In courses that fit well with discussion, the committee should encourage professors to offer sections only optionally. For example, students who take the section might receive 20 percent of their course grade from discussion and the rest from papers and tests, while students who elect not to take the section would receive their entire grade based on papers and tests.

This system would solve several problems at once. First, sections would be dramatically improved by a full complement of students especially interested in the course material and committed to discussion. Second, students who do not like speaking in small groups or are not taking the class seriously would not have to waste their time in section. And finally, making most sections optional would decrease the number of TAs thrown into courses in which they have little expertise.

In many ways, the question is not whether the committee can solve the problem of sections, but whether it will try.
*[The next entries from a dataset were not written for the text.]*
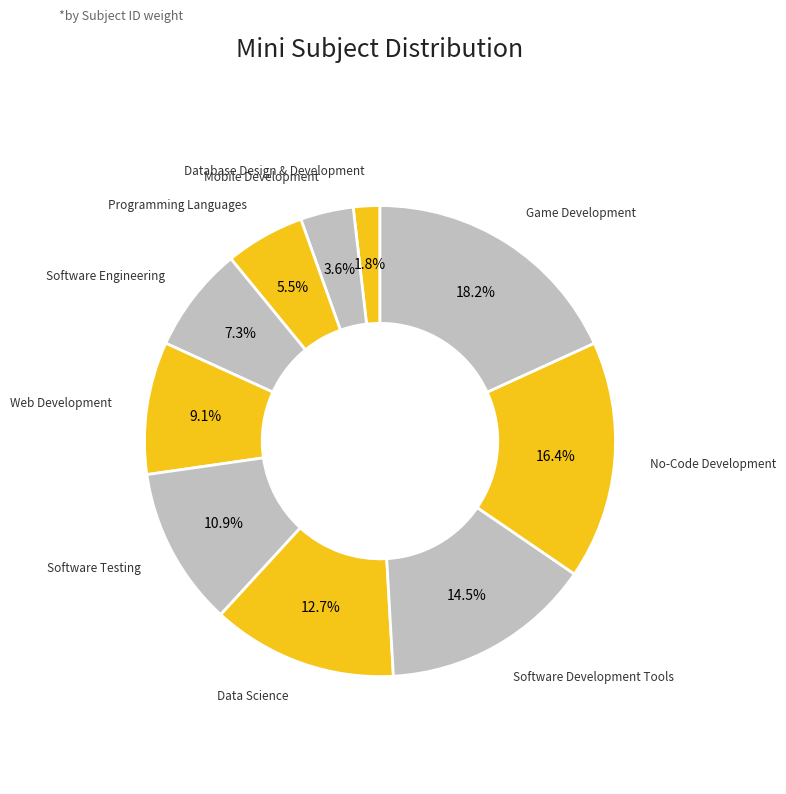

Between Software Engineering and Software Development Tools, which is larger?

Software Development Tools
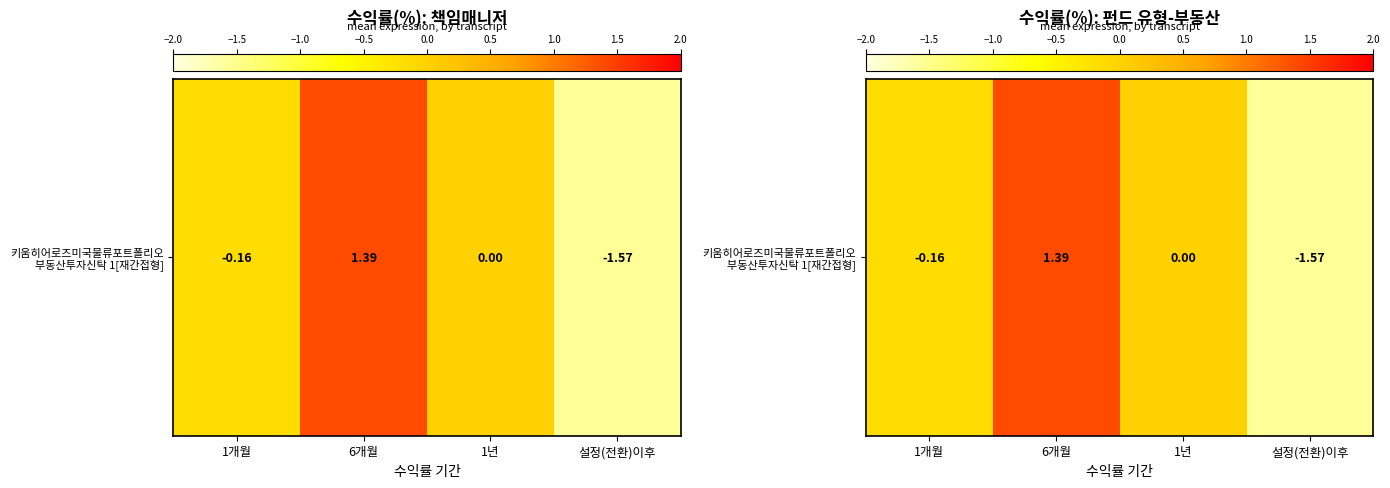

What is the difference between the values at 6개월 and 1개월?

1.5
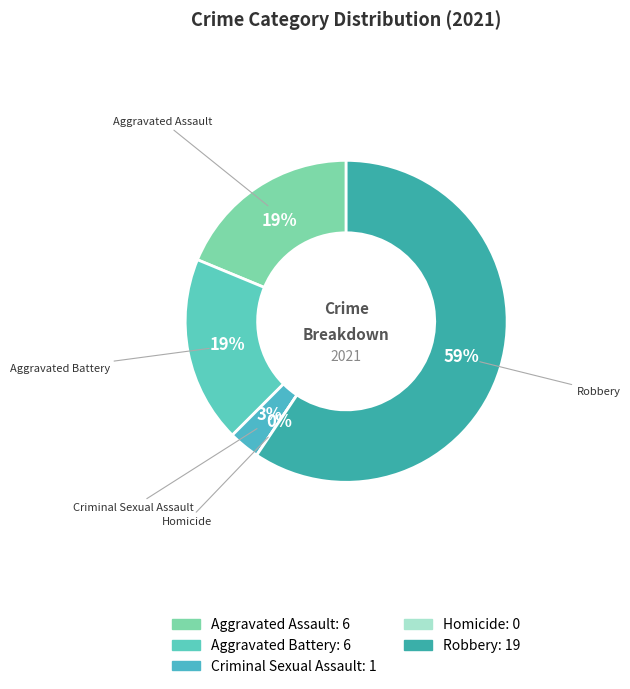

Rank the categories by value from lowest to highest.

Homicide, Criminal Sexual Assault, Aggravated Assault, Aggravated Battery, Robbery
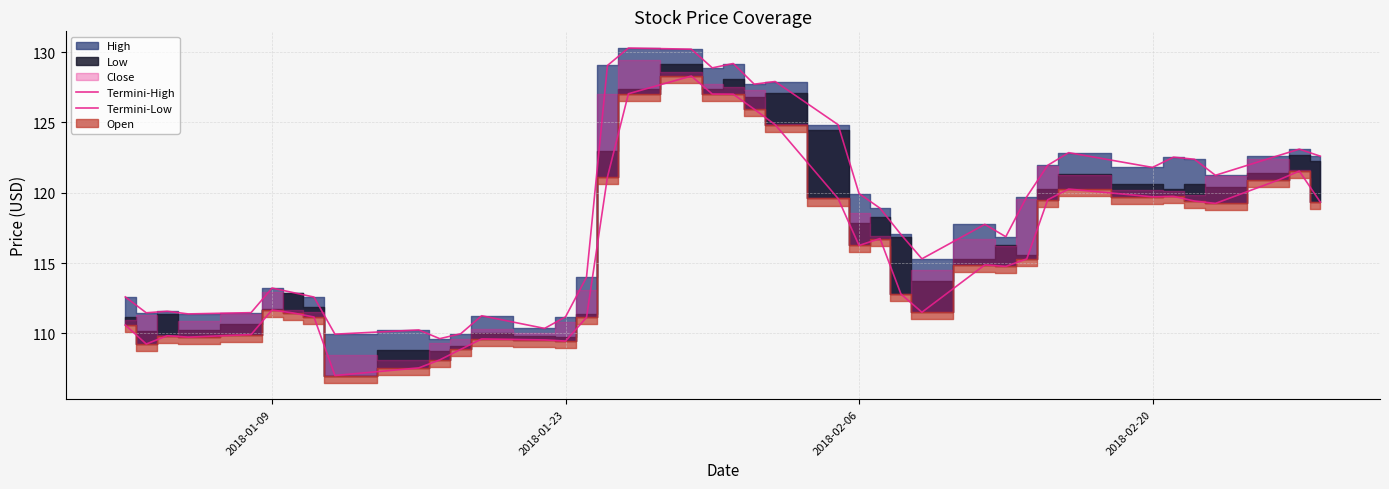

Which series has the widest spread of values?

Termini-Low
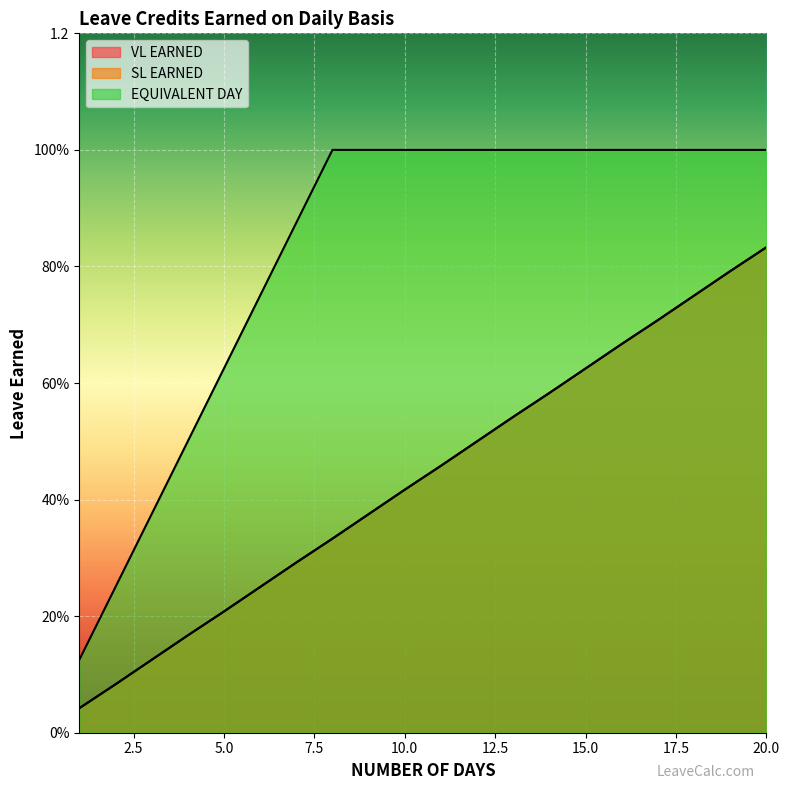

What is the difference between the maximum and minimum values in the SL EARNED series?

0.8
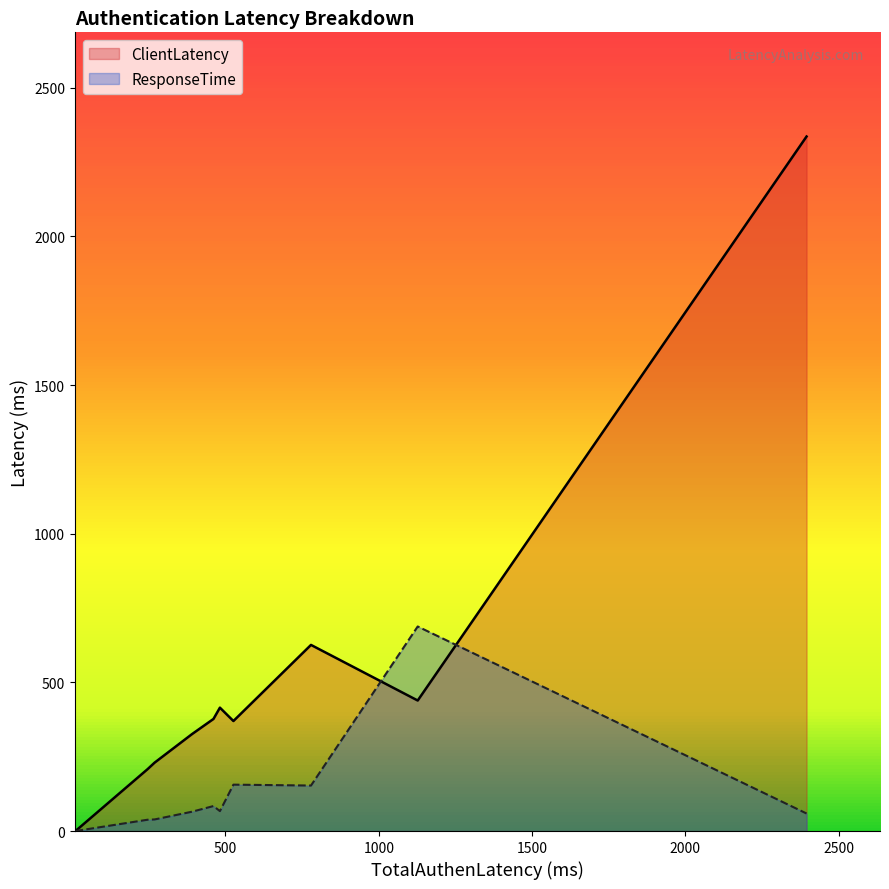

Which series has the largest range (max minus min)?

ClientLatency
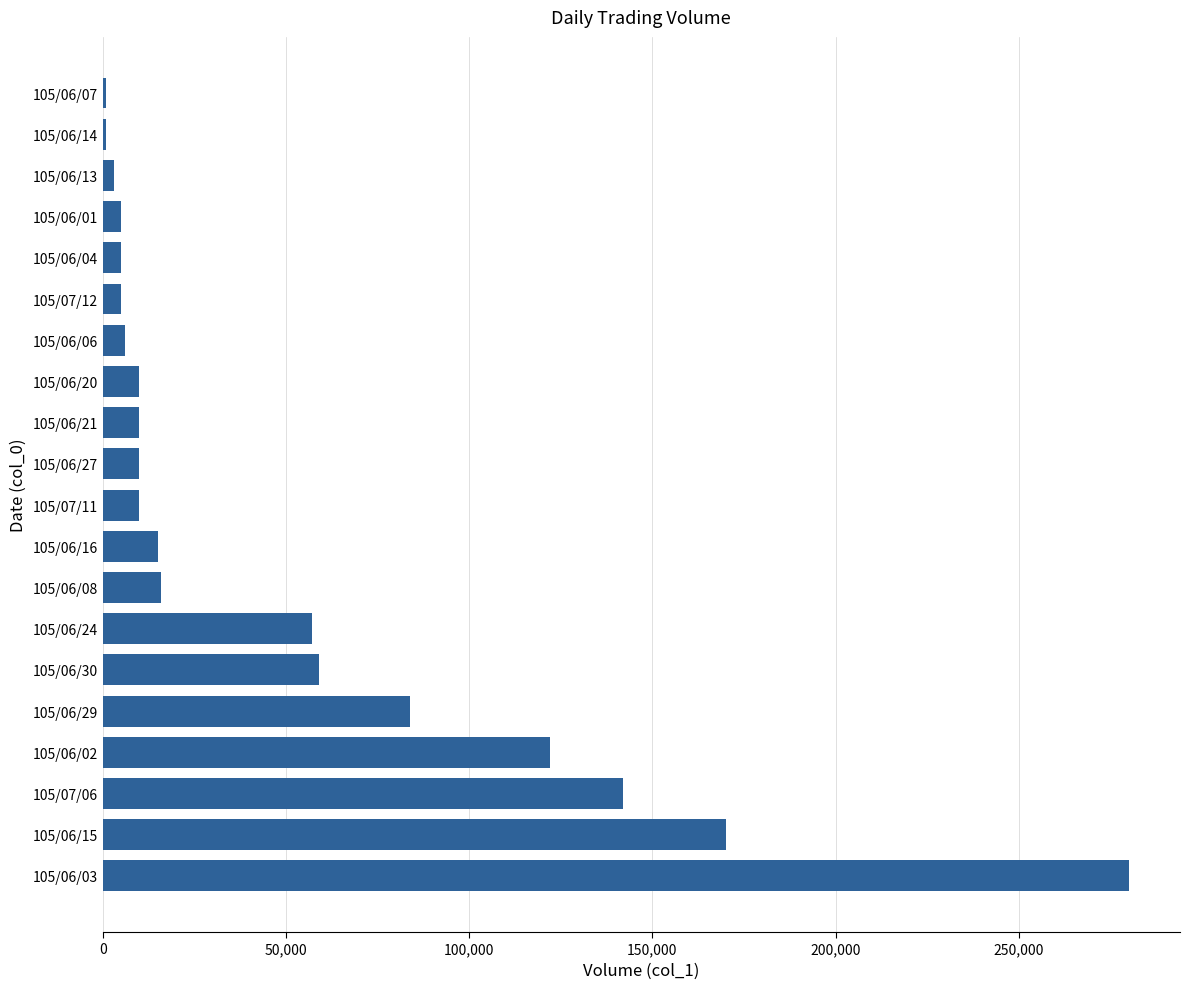

Which category has the highest value across all series?

105/06/03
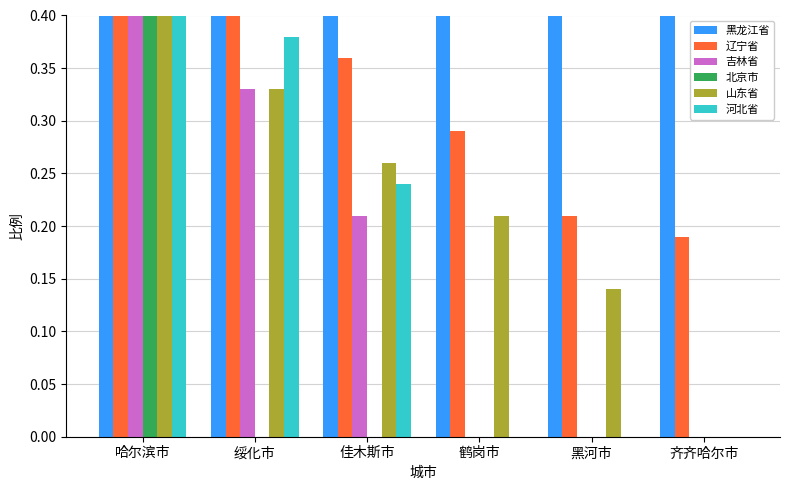

Is the value of 北京市 at 鹤岗市 greater than the value of 吉林省 at 佳木斯市?

No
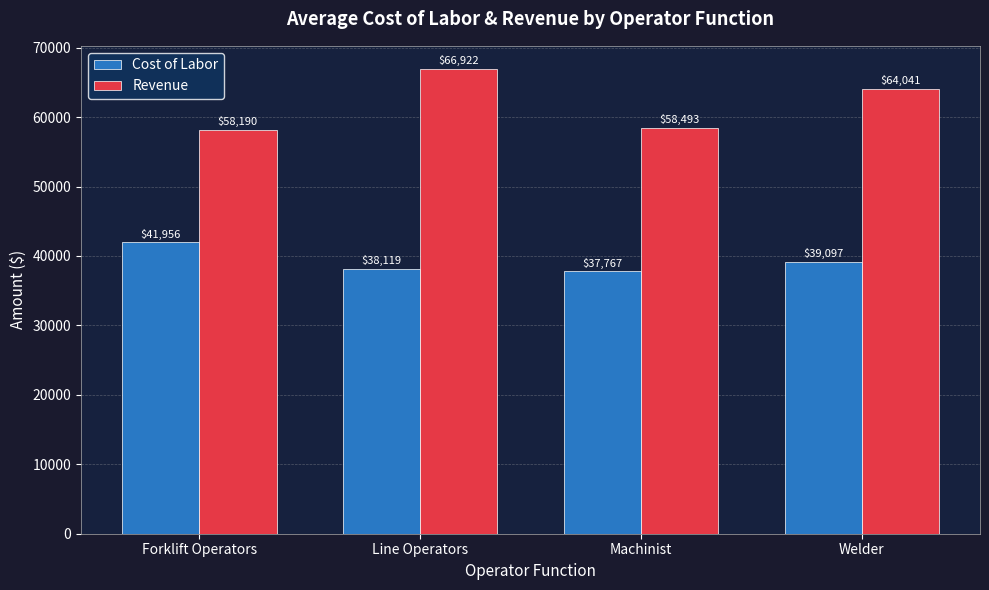

Which category has the highest value in the Revenue series?

Line Operators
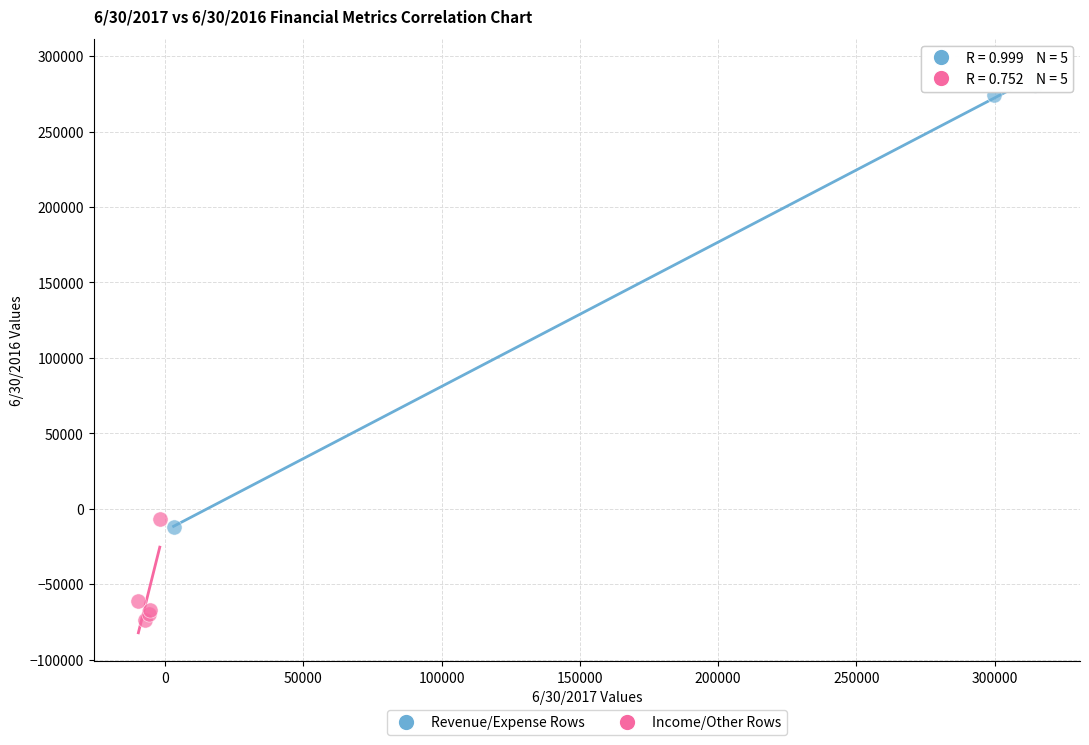

Which series has the largest Y range (max minus min)?

Revenue/Expense Rows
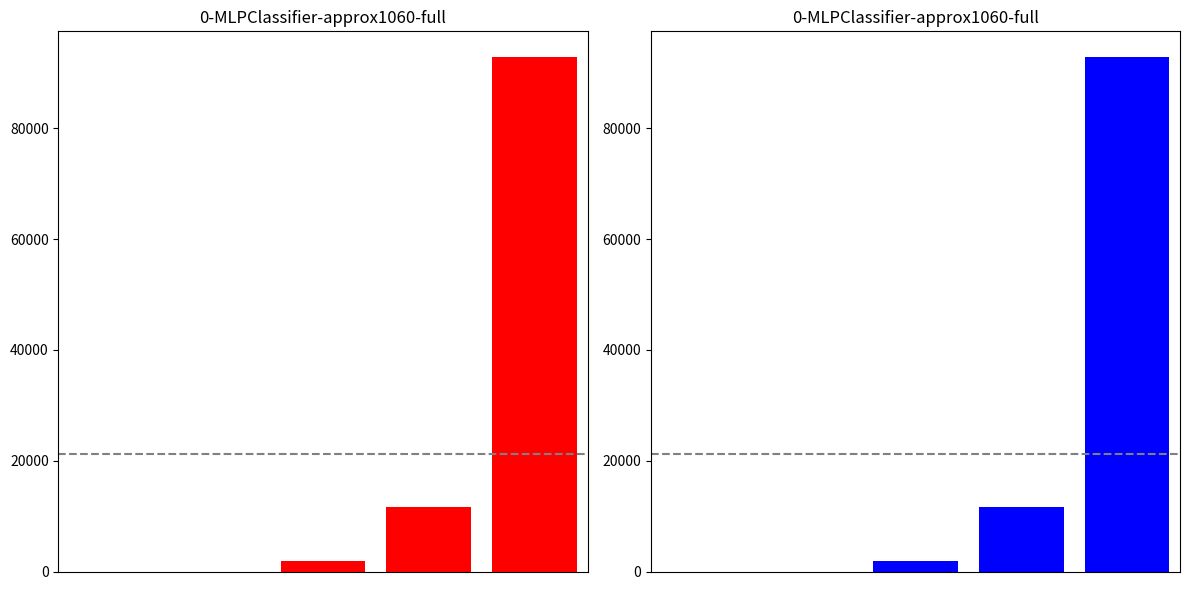

List the labels in order of value, largest first.

4, 3, 2, 0, 1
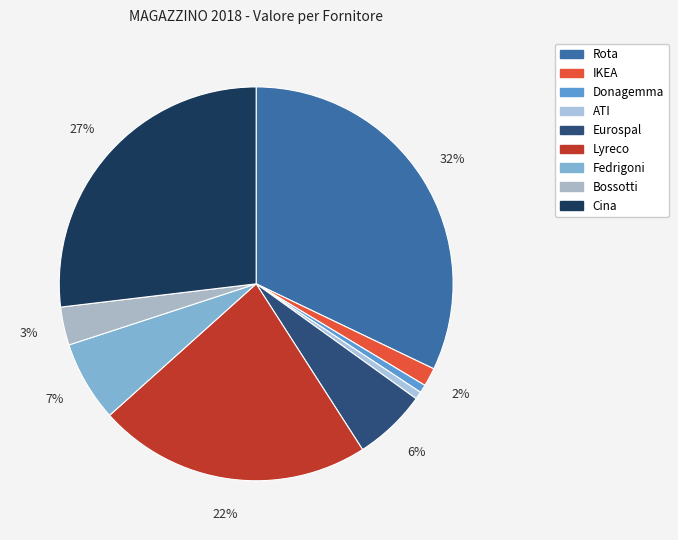

Rank the categories by value from lowest to highest.

ATI, Donagemma, IKEA, Bossotti, Eurospal, Fedrigoni, Lyreco, Cina, Rota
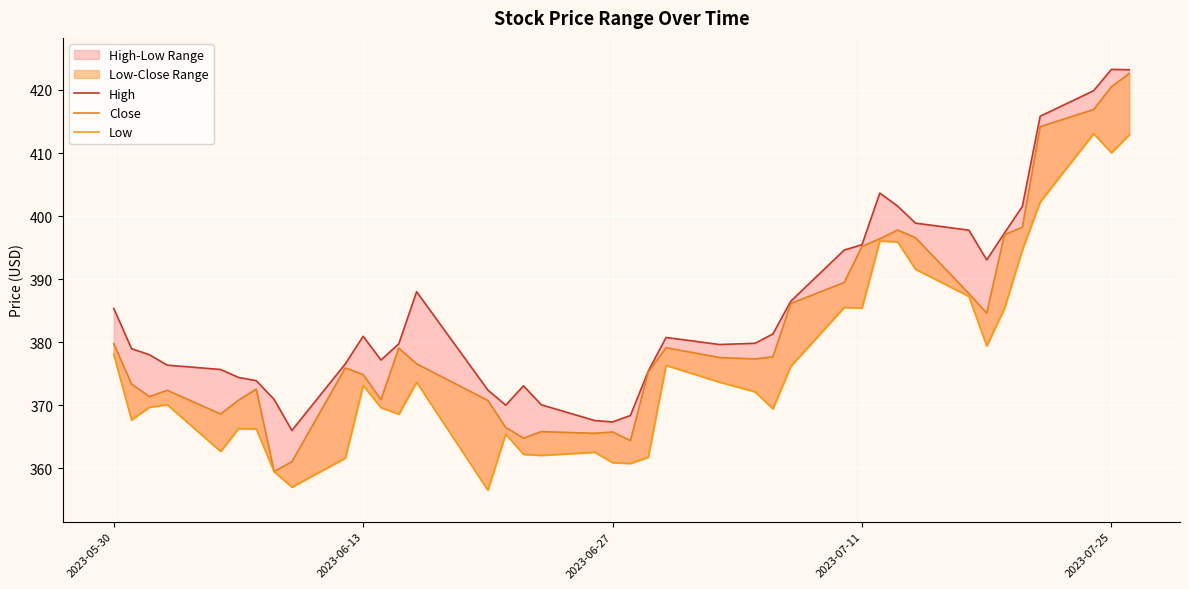

List the series in order of their overall mean, highest first.

High, Close, Low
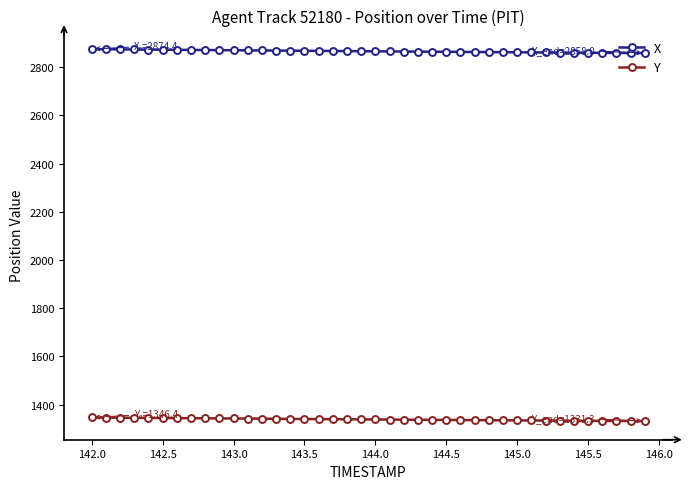

Rank the series by their average value, from lowest to highest.

Y, X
The underlying issue is that both these plans — cutting sections for some classes and making them optional for most others — would considerably decrease the demand for graduate student teachers. Given the tense relationship between some graduate student groups and the University, it might be tempting for the committee to bypass the issue of sections for political reasons.

We think such a decision would be highly disappointing and contradictory to the charge Yale President Richard Levin gave the committee six months ago. Reforming sections might be the single best way to immediately improve the undergraduate curriculum — we hope the committee doesn’t let that opportunity pass.